We’re starting with Journey into Fear by Eric Ambler.
A lot of people really like Eric Ambler and he’s a wonderful prose stylist – he’s a serious writer. This is a claustrophobic story set on a ship full of German spies and the hero is an English spy. It’s set in World War II and what’s amazing is that it was written in 1940 and he didn’t know what the outcome of the war would be. We know Germany lost and everything was OK, but if you were writing in 1940 you’d think: ‘Cripes, these people look very scary and good and we don’t really look very good at all.’ It’s like all those Cold War thrillers that look very different now that we’ve won, but if you go back and look they were very frightening. This book is like George Orwell writing a thriller – it was the start, really, of the thriller as a literary genre.
What is it that makes it better than other thrillers of the same kind?
Well, it’s the sense of foreboding and tension, I think. The claustrophobia and, of course, a brilliant central character. Two of my choices are set on ships, so I suppose it’s that they are closed room stories about current events – the enclosed space. The thriller has always been a very political genre, a kind of snapshot in time. If you want to know what people were really thinking at that time in politics, read a thriller.
There’s a wonderful bit in one of John Buchan’s books where the hero, Hannah, is having a very casual conversation with someone about the battle of the Somme. We think of it as the worst carnage in human history but at the time there seems to have been quite a casual attitude to it: ‘The boys gave the Bosch a good bashing.’
Next, you’ve chosen The Wreck of the Mary Deare by Hammond Innes
Again, Innes is a great adventure writer. I write boy’s own adventure stories and am inspired by people like Innes. I’m not sure anyone reads him anymore, but Innes was huge in the 1950s and 60s. He’s really the missing link between writers like John Buchan and the modern thriller.
We’re at sea again.
We are at sea again. Innes wrote a lot of stuff about the sea. What’s good about this one is the way he plunges an ordinary person into a conspiracy to see how they respond and cope. Buchan did a lot of that too but Innes perfected it. He also takes the ordinary and makes it frightening. We think of the Channel as a placid, dull bit of sea between Dover and Calais in which your ferry might sometimes sway a bit. But towards Brittany it’s very rough and sailors think of it as a particularly nasty sea. So, this man is on a little boat out there and he spots an abandoned ship. There has been a terrible storm and only the captain is left and he’s gone completely mad. This sea we think of as so dull is suddenly really scary and he was, I think, the first thriller writer to do that, to take something humdrum and make it terrifying. Hitchcock was doing it in the cinema so it was entering the mainstream by the 1950s.
Now, Ice Station Zebra. You’d have to be a man to read this.

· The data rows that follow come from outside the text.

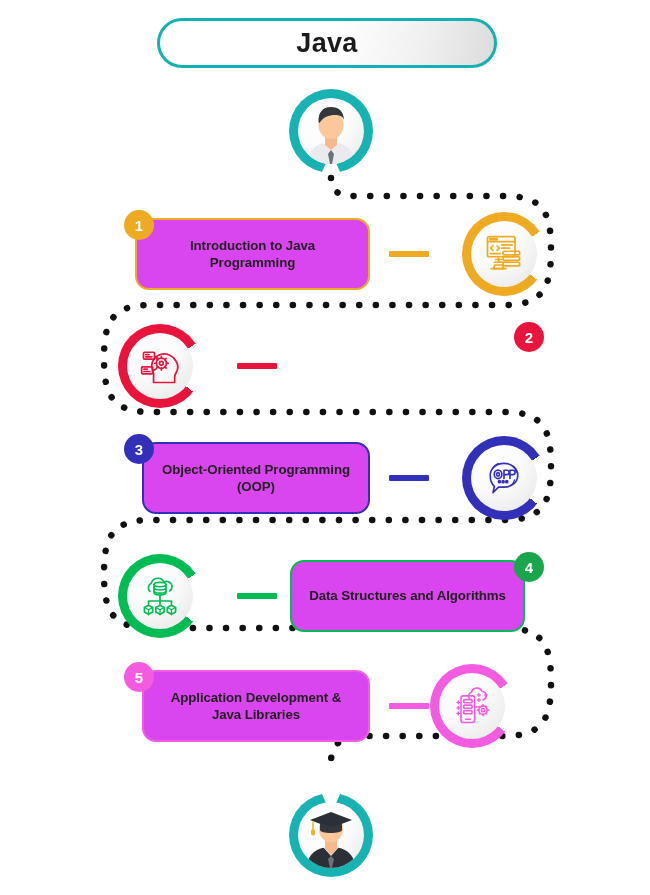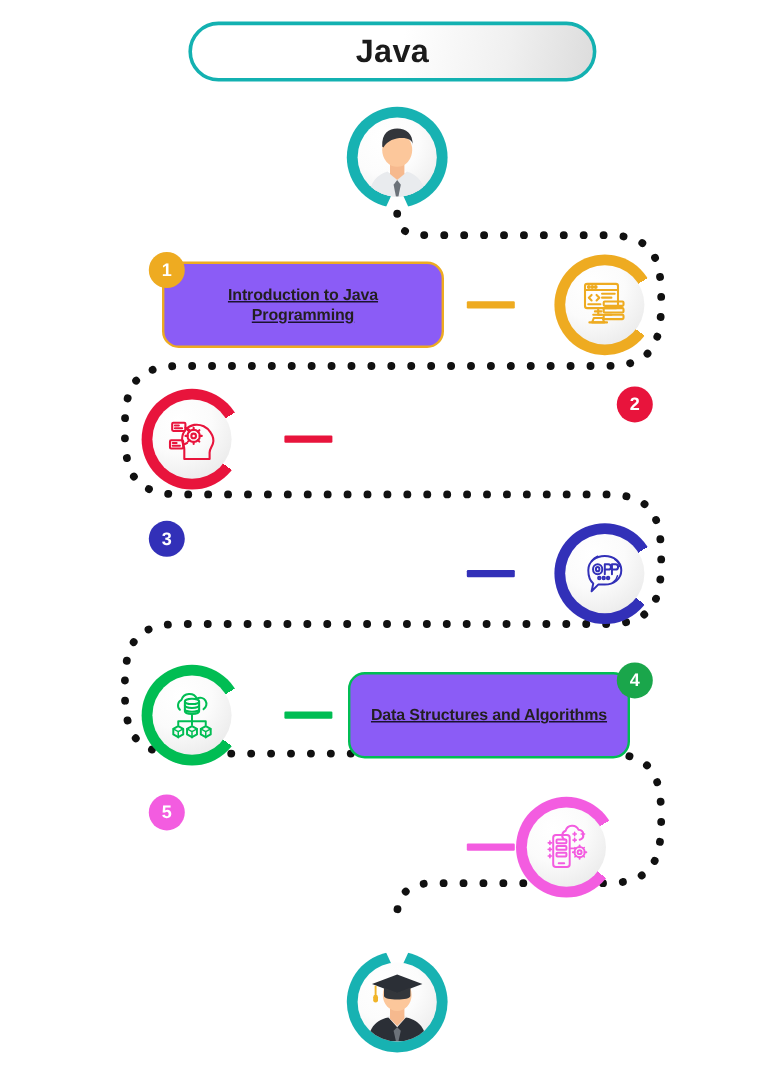--- a/index.html
+++ b/index.html
@@ -37,23 +37,23 @@
     position:absolute; left:9px; top:9px; width:66px; height:66px; border-radius:50%;
     background:radial-gradient(circle at 34% 28%,#ffffff 0%,#fcfcfc 45%,#e7e7e7 100%);
     overflow:hidden;
   }
 
   
   .row{ position:absolute; left:0; width:650px; height:110px; z-index:4; }
 
   .box{
     position:absolute; height:72px; border-radius:14px;
-    background:#8b5cf6; border:2.5px solid #000;
+    background:#d946ef; border:2.5px solid #000;
     display:flex; align-items:center; justify-content:center;
-    text-align:center; padding:0 16px; z-index:4;text-decoration:underline;
+    text-align:center; padding:0 16px; z-index:4;
   }
   .box .label{
     font-size:13.3px; font-weight:700; color:#231f20; line-height:1.28;
     letter-spacing:-0.1px;
   }
 
   .badge{
     position:absolute; width:30px; height:30px; border-radius:50%;
     display:flex; align-items:center; justify-content:center;
     color:#fff; font-size:15px; font-weight:700; z-index:7;
@@ -179,20 +179,26 @@
         </svg>
       </div>
     </div>
     <div class="dash" style="left:237px; top:51px; background:#e8143c;"></div>
     <div class="badge" style="left:514px; top:10px; background:#e8143c;">
       <span>2</span>
     </div>
   </div>
 
   <div class="row" style="top:420px;">
+    <div class="box" style="left:142px; top:22px; width:228px; border-color:#3230b8;">
+      <span class="label">
+        <span>Object-Oriented Programming</span><br>
+        <span>(OOP)</span>
+      </span>
+    </div>
     <div class="badge" style="left:124px; top:14px; background:#3230b8;">
       <span>3</span>
     </div>
     <div class="dash" style="left:389px; top:55px; background:#3230b8;"></div>
     <div class="icon-circle" style="left:462px; top:16px;">
       <div class="icon-ring" style="background:conic-gradient(from 128deg,#3230b8 0deg 290deg,rgba(0,0,0,0) 290deg 360deg);"></div>
       <div class="icon-core">
         <svg viewBox="0 0 48 48" fill="none" stroke="#3230b8" stroke-width="1.8" stroke-linecap="round" stroke-linejoin="round">
           <path d="M9 21 C9 13 16 8 24 8 C32 8 39 13 39 21 C39 29 32 34 24 34
                    L18 34 L12 40 L13.5 33 C10.5 30.5 9 26 9 21 Z"></path>
@@ -236,20 +242,26 @@
     <div class="dash" style="left:237px; top:59px; background:#00bd53;"></div>
     <div class="box" style="left:290px; top:26px; width:235px; border-color:#00bd53;justify-content:center;">
       <span class="label">Data Structures and Algorithms</span>
     </div>
     <div class="badge" style="left:514px; top:18px; background:#1aa64b;">
       <span>4</span>
     </div>
   </div>
 
   <div class="row" style="top:648px;">
+    <div class="box" style="left:142px; top:22px; width:228px; border-color:#f35ce0;">
+      <span class="label">
+        <span>Application Development &amp;</span><br>
+        <span>Java Libraries</span>
+      </span>
+    </div>
     <div class="badge" style="left:124px; top:14px; background:#f35ce0;">
       <span>5</span>
     </div>
     <div class="dash" style="left:389px; top:55px; background:#f35ce0;"></div>
     <div class="icon-circle" style="left:430px; top:16px;">
       <div class="icon-ring" style="background:conic-gradient(from 128deg,#f35ce0 0deg 290deg,rgba(0,0,0,0) 290deg 360deg);"></div>
       <div class="icon-core">
         <svg viewBox="0 0 48 48" fill="none" stroke="#f35ce0" stroke-width="1.8" stroke-linecap="round" stroke-linejoin="round">
           <path d="M22 17 a4.6 4.6 0 0 1 1.3 -8 a6.3 6.3 0 0 1 11.8 -0.8 a4.6 4.6 0 0 1 1 9"></path>
           <rect x="12" y="13" width="15" height="29" rx="2.5"></rect>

Yes. I doubt that many women read and enjoy Alistair MacLean. I model my own books on them – boys’ books for boys. MacLean was the master of a style of rugged, very masculine action adventure story that is probably best exemplified today by SAS writers like Andy McNab and Chris Ryan. His books were the source for classic films such as Where Eagles Dare, and The Guns of Navarone. Ice Station Zebra is his finest work: men battling against terrifying, extreme conditions, and caught up in a global power play. He’s very good on place and action, small groups of men in terrifying conditions and how they relate to each other.

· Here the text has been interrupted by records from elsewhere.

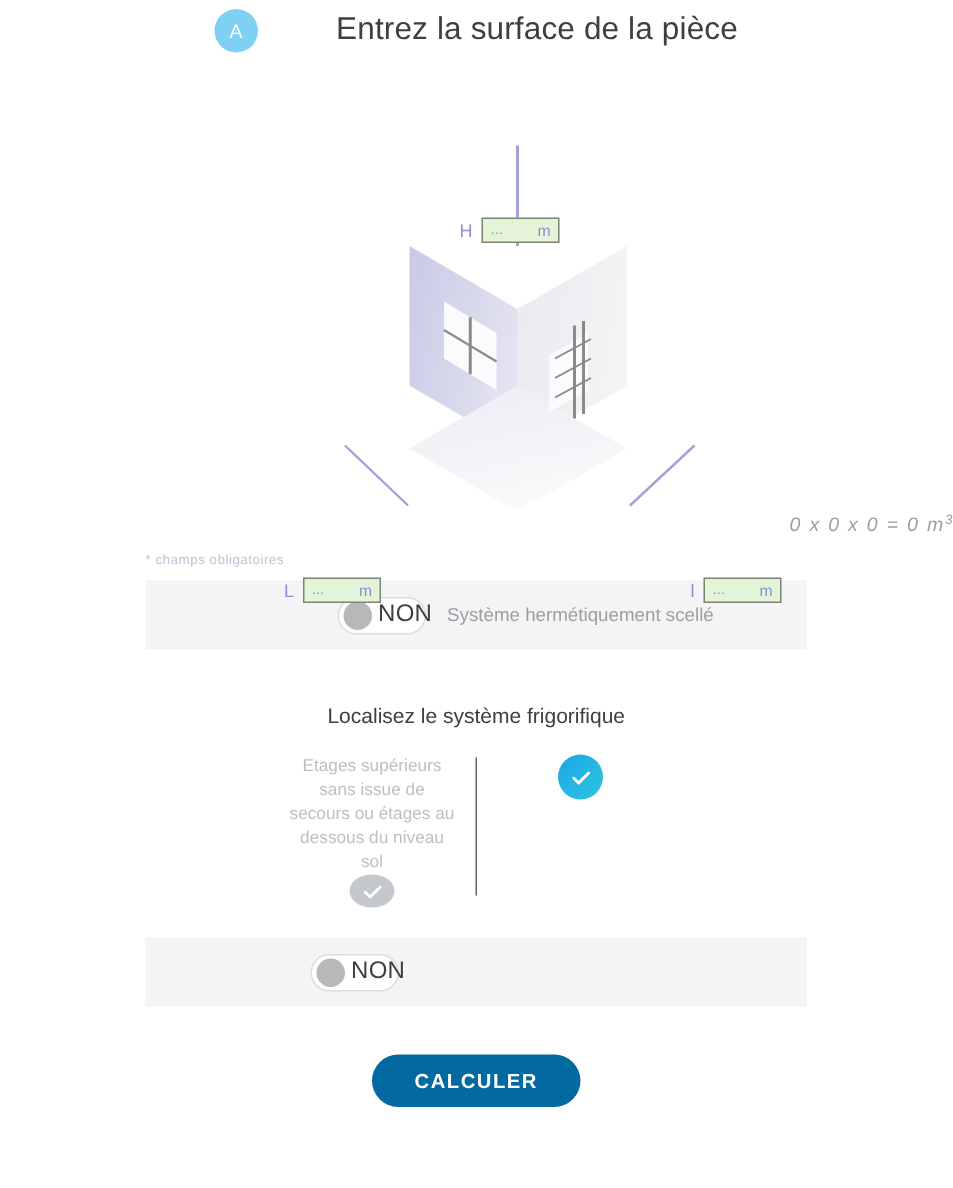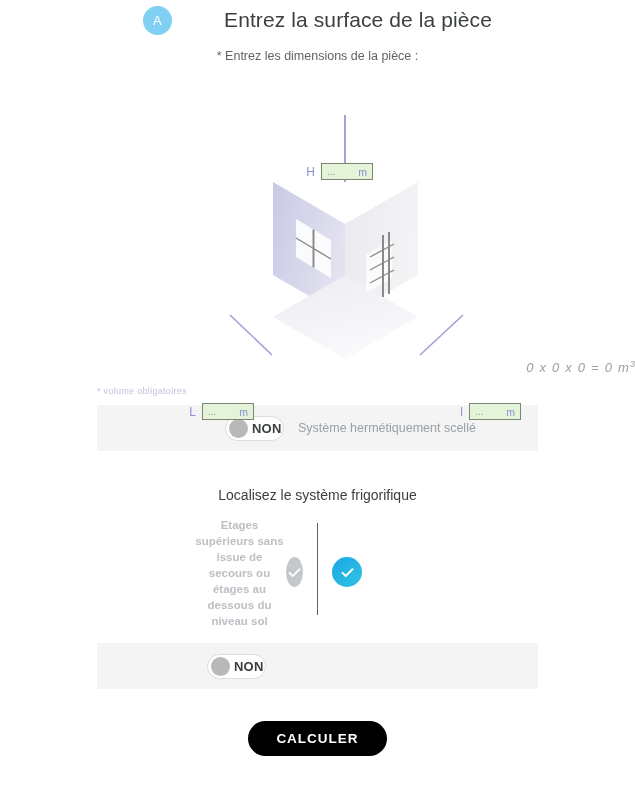--- a/index.html
+++ b/index.html
@@ -151,22 +151,22 @@
     flex: 0 0 auto;
   }
   .knob {
     width: 19px;
     height: 19px;
     border-radius: 50%;
     background: #b8b8b8;
     flex: 0 0 auto;
   }
   .toggle-text {
-    font-size: 13px;
-    font-weight: bold;
+    font-size: 16px;
+    font-weight: normal;
     color: #3c4043;
     letter-spacing: .2px;
   }
   .row-label {
     font-size: 12.5px;
     color: #9aa0a6;
   }
 
   
   .loc-title {
@@ -178,23 +178,22 @@
   .loc-options {
     display: flex;
     justify-content: center;
     align-items: stretch;
     margin-top: 18px;
     height: 104px;
   }
   .loc-col {
     width: 110px;
     display: flex;
-    flex-direction: row;
-    align-items: center;
-    font-weight: bold;
+    flex-direction: column;
+    align-items: center;
   }
   .loc-col-text {
     font-size: 11.5px;
     line-height: 16px;
     text-align: center;
     flex: 1 1 auto;
   }
   .loc-col.unselected .loc-col-text { color: #bcc0c4; }
   .loc-col.selected .loc-col-text { color: #3c4043; }
   .loc-divider {
@@ -214,21 +213,21 @@
   .check-circle.gray { background: #c4c8cc; }
   .check-circle.blue { background: linear-gradient(135deg,#1aa7e8 0%,#2fc4e0 100%); }
 
   
   .footer {
     display: flex;
     justify-content: center;
     margin-top: 32px;
   }
   .calc-button {
-    background: #000000;
+    background: #0369a1;
     color: #ffffff;
     border: none;
     border-radius: 19px;
     height: 35px;
     padding: 0 28px;
     font-size: 13.5px;
     font-weight: bold;
     letter-spacing: 1px;
     font-family: "Liberation Sans", sans-serif;
     cursor: pointer;
@@ -236,21 +235,20 @@
 </style>
 </head>
 <body>
 
 <div class="header">
   <div class="step-badge">A</div>
   <div class="page-title">Entrez la surface de la pièce</div>
 </div>
 
 <div class="instructions">
-  <div class="instr-line1">* Entrez les dimensions de la pièce :</div>
 </div>
 
 <div class="diagram">
 
   <svg class="iso-svg" width="635" height="300" viewBox="0 0 635 300">
     <defs>
       <linearGradient id="leftWallGrad" x1="0" y1="0" x2="1" y2="0.4">
         <stop offset="0%" stop-color="#c9c9e6"></stop>
         <stop offset="100%" stop-color="#e2e2f0"></stop>
       </linearGradient>
@@ -307,21 +305,21 @@
     <span class="dim-label">l</span>
     <div class="dim-box">
       <span class="dim-ph">...</span>
       <span class="dim-unit">m</span>
     </div>
   </div>
 </div>
 
 <div class="volume-result"><span>0 x 0 x 0 = 0 m</span><sup>3</sup></div>
 
-<div class="required-note">* volume obligatoires</div>
+<div class="required-note">* champs obligatoires</div>
 
 <div class="panel">
   <div class="toggle-row-inner">
     <div class="toggle">
       <span class="knob"></span>
       <span class="toggle-text">NON</span>
     </div>
     <span class="row-label">Système hermétiquement scellé</span>
   </div>
 </div>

How do they relate to each other?
Well, being men, not very well. They are totally on planet Mars and there isn’t a lot of sitting around or introspection. So, they go to this ice station up by the North Pole where there is a stricken nuclear submarine and they have to rescue it and hack through the ice and stuff. It’s very sparsely written and full of good jokes – witty and stylish, the epitome of escapist reading.